U.S. jobless rates drops to 10-year low
WASHINGTON — A burst of hiring in April provided a reassuring sign for the U.S. economy, reducing unemployment and bringing a broader gauge of the job market’s health to its lowest level since the recession began nearly a decade ago.
Employers added 211,000 jobs, more than double the weak showing in March, the Labor Department said Friday . The unemployment rate dipped to 4.4 percent, a 10-year low, from 4.5 percent in March.
Taken as a whole, the April jobs report suggested that American businesses are confident enough in their outlook for customer demand to keep adding jobs briskly despite a slump in the January-March quarter when the economy barely grew.
Room for improvement
Nevada and the Las Vegas Valley still have room for improvement when it comes to unemployment.
The state and the Las Vegas metro area both reported unemployment rates of 4.8 percent for March, according to state numbers. That state unemployment rate is seasonally adjusted.
Looking at the U-6 unemployment rate — which includes the percentage of unemployed, underemployed and discouraged workers — Nevada is above the national average reported for the second quarter of 2016 through the first quarter of 2017, according to federal numbers.
Las Vegas has seen impressive growth in construction employment thanks to more commercial and residential building, Applied Analysis principal Brian Gordon said.
“Builders are reportedly running into challenges meeting current demands, which needs to be monitored going forward,” Gordon said.
What’s missing in the discussion over the various unemployment rate measures is how many working adults are still without employment, UNLV professor and economics department chairman Jeff Waddoups said.
The ratio of employed adults ages 25 to 54 who can work compared to the total working age population reveals slack in the labor force, Waddoups said.
April saw 78.6 percent of adults in that age range employed compared to 80 percent of adults employed 10 years earlier. The ratio bottomed at 74.8 percent in December 2009 and November 2010 nationwide, according to federal data.
“It is still below where it was just before the Great Recession,” Waddoups said. “A significant, yet shrinking, group of prime age workers are still on the sidelines compared to where it was.”
Increasing confidence
The national jobs report “does increase our confidence that the soft patch in the first quarter is over,” Michael Gapen, an economist at Barclays Capital, said in an email to clients.
In an encouraging sign, the number of part-time workers who’d prefer full-time jobs has reached a nine-year low. That trend suggests that many employers are meeting rising customer demand by shifting part-timers to full-time work.
The shift to more full-time work has also helped reduce a measure of underemployment that includes people who aren’t counted as unemployed: They are the part-time workers who want full-time jobs as well as people who have given up their job hunts.
This broader figure reached 8.6 percent in April, the lowest point since November 2007, just before the recession officially began.

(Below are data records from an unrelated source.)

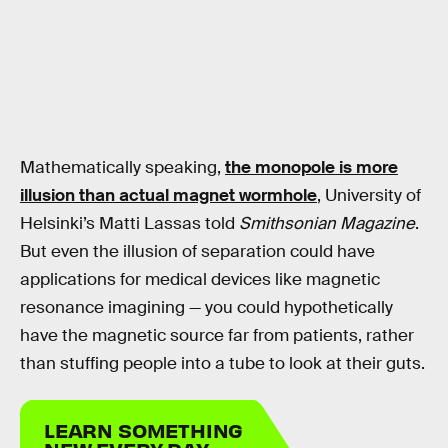
Mathematically speaking,
the monopole is more
illusion than actual magnet wormhole
, University of
Helsinki’s Matti Lassas told
Smithsonian Magazine
.
But even the illusion of separation could have
applications for medical devices like magnetic
resonance imagining — you could hypothetically
have the magnetic source far from patients, rather
than stuffing people into a tube to look at their guts.
LEARN SOMETHING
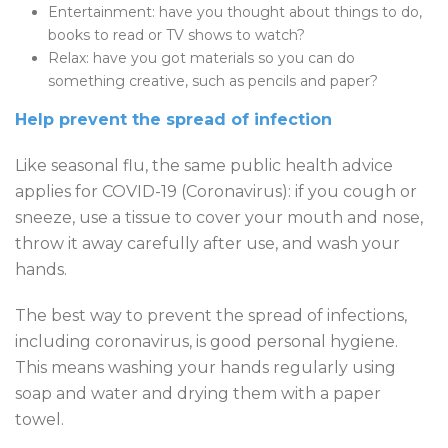
Entertainment: have you thought about things to do,
books to read or TV shows to watch?
Relax: have you got materials so you can do
something creative, such as pencils and paper?
Help prevent the spread of infection
Like seasonal flu, the same public health advice
applies for COVID-19 (Coronavirus): if you cough or
sneeze, use a tissue to cover your mouth and nose,
throw it away carefully after use, and wash your
hands.
The best way to prevent the spread of infections,
including coronavirus, is good personal hygiene.
This means washing your hands regularly using
soap and water and drying them with a paper
towel.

In 2009, it had topped 17 percent.
Beyond the strong hiring, the economy is showing other signs of health: Sales of existing homes have reached the highest point in a decade. And a survey of services firms this week — including restaurants, banks and retailers — showed that they are expanding steadily.
Average paychecks did grow more slowly in April, increasing 2.5 percent over the past 12 months, below March’s year-over-year gain. Companies may not yet feel much pressure to raise pay to find or keep the workers they need. Typically, employers feel compelled to pay more as the number of unemployed dwindles. In a strong economy, hourly pay gains tend to average around 3.5 percent.
One reason for the tepid wage gain is that hiring was strongest last month in lower-paying industries. One such category that includes hotels, restaurants, casinos and amusement parks added 55,000 jobs, the most of any major sector.
— Review-Journal writer Wade Tyler Millward contributed to this report.
Markets post strong gains
NEW YORK — A solid pickup in hiring last month helped push the stock market to record highs Friday. The gains were driven by energy, technology and industrial companies.
The Labor Department told investors what they had hoped to hear: employers added more workers last month after a sluggish beginning to the year.
Energy companies rose as the price of oil recovered from losses earlier in the week. Media companies like CBS and Charter Communications recovered from their losses earlier in the week. Technology companies rose, but IBM missed out after billionaire investor Warren Buffett said he sold a large part of his stake in the company.
The Standard & Poor's 500 index climbed 9.77 points, or 0.4 percent, to 2,399.29. The Dow Jones industrial average rose 55.47 points, or 0.3 percent, to 21,006.94.
The Nasdaq composite jumped 25.42 points, or 0.4 percent, to 6,100.76, which beat a record it set earlier this week. The Russell 2000 index of smaller-company stocks added 8.15 points, or 0.6 percent, to 1,397.